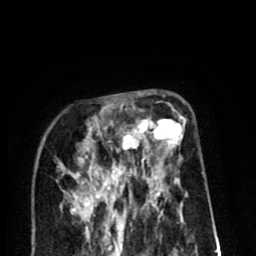
Breast MRI (dynamic contrast-enhanced), one axial slice; position 30 of 80 along the scan axis; cropped to one breast; dynamic contrast-enhanced series, time point 2 of 8 at this slice position (early post-contrast); 1.5 T; TE 2.6 ms, TR 6.1 ms; 2 mm slice thickness; 256 × 256 image matrix, field of view 160 × 160 mm. Female patient.
Annotated regions visible in this slice (semi-automatically segmented with operator editing):
- enhancing-tissue mask used for the functional tumour volume (all voxels passing the contrast-enhancement thresholds inside the analysis volume; usually the tumour): box from (x=87, y=102) to (x=186, y=213) px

• Task objective
The answer should contain every line of the material exactly as written and no pictures.

• Reply to the exercise
Breast MRI (dynamic contrast-enhanced), one axial slice; position 30 of 80 along the scan axis; cropped to one breast; dynamic contrast-enhanced series, time point 2 of 8 at this slice position (early post-contrast); 1.5 T; TE 2.6 ms, TR 6.1 ms; 2 mm slice thickness; 256 × 256 image matrix, field of view 160 × 160 mm. Female patient.
Annotated regions visible in this slice (semi-automatically segmented with operator editing):
- enhancing-tissue mask used for the functional tumour volume (all voxels passing the contrast-enhancement thresholds inside the analysis volume; usually the tumour): box from (x=87, y=102) to (x=186, y=213) px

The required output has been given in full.